Post those-busy-days era: Chaos control and Co-evolution

At last, I finished that bulk of reporting stuff that I was engaged in during last week. I must have written a technical report about Chaos Control and a paper on Evolutionary Robotics. These heavy works –with becoming near deadlines and too little time to do- was too stressful for me. Fortunately, I did them!

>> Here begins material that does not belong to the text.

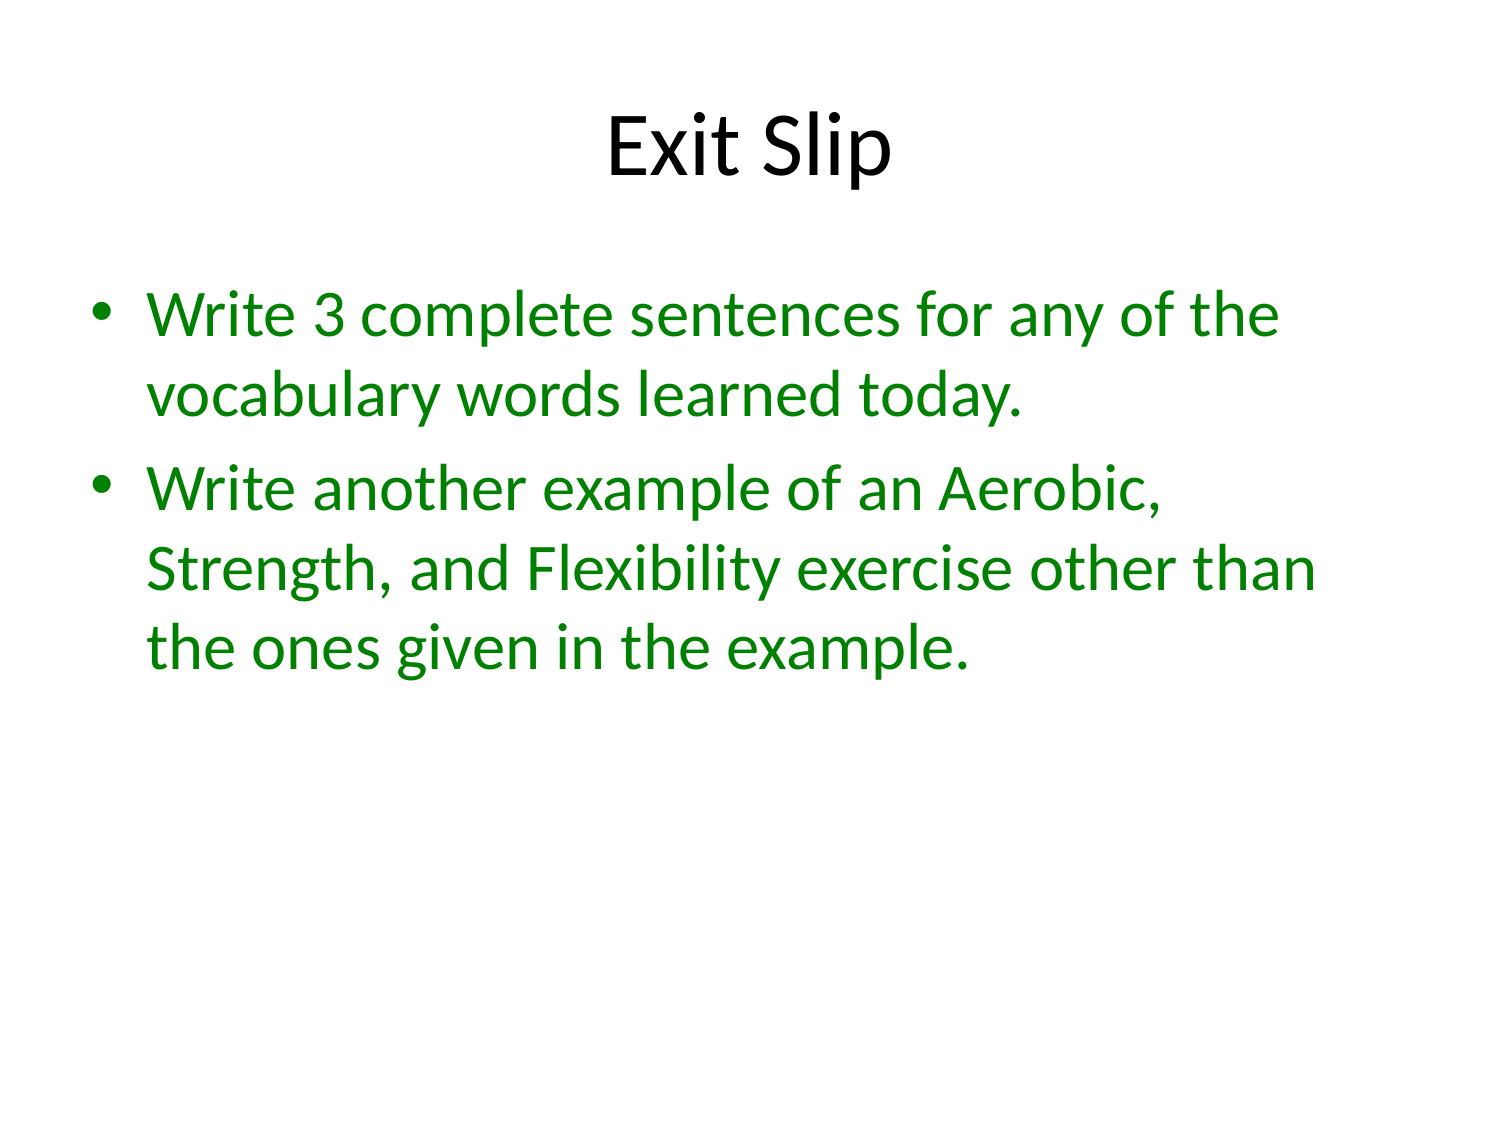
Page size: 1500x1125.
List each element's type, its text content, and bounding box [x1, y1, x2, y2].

title Exit Slip [75, 45, 1425, 233]
list Write 3 complete sentences for any of the vocabulary words learned today. Write another example of an Aerobic, Strength, and Flexibility exercise other than the ones given in the example. [75, 262, 1425, 1005]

The first one that is written in Persian (Farsi) is a literature survey on different methods of chaos control. I have been fascinated about chaos for a long time (perhaps from the time I was 12. Yes?! What is the problem?!), but I could not find any possibility to do some real scientific research or at least readings. Despite a short not-too-academic research that I did in the first year of BSEE, I have found a chance to do a real one when I entered graduate school and begin my MS study (The first one was about using a chaos signal in order to solve some optimization problem. After that, I did two chaos control ones too).
Thus, this rather good literature survery was a very pleasant experience for me. In spite of those readings, I am not a chaos specialist anyway! 😀

The second one, which is entitled Behavior Evolution/Hierarchy Learning in a Behavior-based System using Reinforcement Learning and Co-evolutionary Mechanism, was a result of some experiences on evolutionary robotics. You may know that I believe in the evolutionary mechanism (be natural or artificial), though many think that it is just an idiot (with IQ = 0.0001) given enough time to try every cases. Nevertheless, I got some good results mixing co-evolution and learning which was fascinating. I mainly did this research in order to satisfy the requirement of getting a mark for Dr.Lucas’ Biocomputing course, but that was only an ignition. Anyway, Dr.Nili and Dr.Araabi told me not to submit this paper to any place before submitting some other papers before.

What is my thesis about?!

I have not written anything directly related to my project there. You may wonder whether this guy is a machine learning student or a philosophy student. (; Anyway, I may change my high-security-with-copyrighted-material situation if everything goes this way. However, I try to write something about my project – wish it be fun and encouraging!
Let’s briefly discuss what I have done up to now:
As you know, I am working on learning in behavior-based systems. I have chosen Subsumption architecture as a base architecture due its success in designing a lot of behavior-based systems. I decomposed the learning process to two different situations: 1) structure learning, 2) behavior learning.
In the former case, I have supposed that the designer know how each behavior is working and s/he wants the learning mechanism places each behavior in its correct place. S/he guides this process by giving the agent a reinforcement signal that rewards or punishes its action. In the later case, the designer knows the correct structure of the architecture, but s/he is not aware of the way each behavior must act. For instance, s/he knows that there must be an obstacle avoidance behavior superior to any other behaviors, but s/he does not know what an appropriate action in each case is.
To learn a behavior-based system, one must solve these two problems. What I have done by now is trying to solve these two problems in a special case. I have got some partial results, but the problem is not solved completely.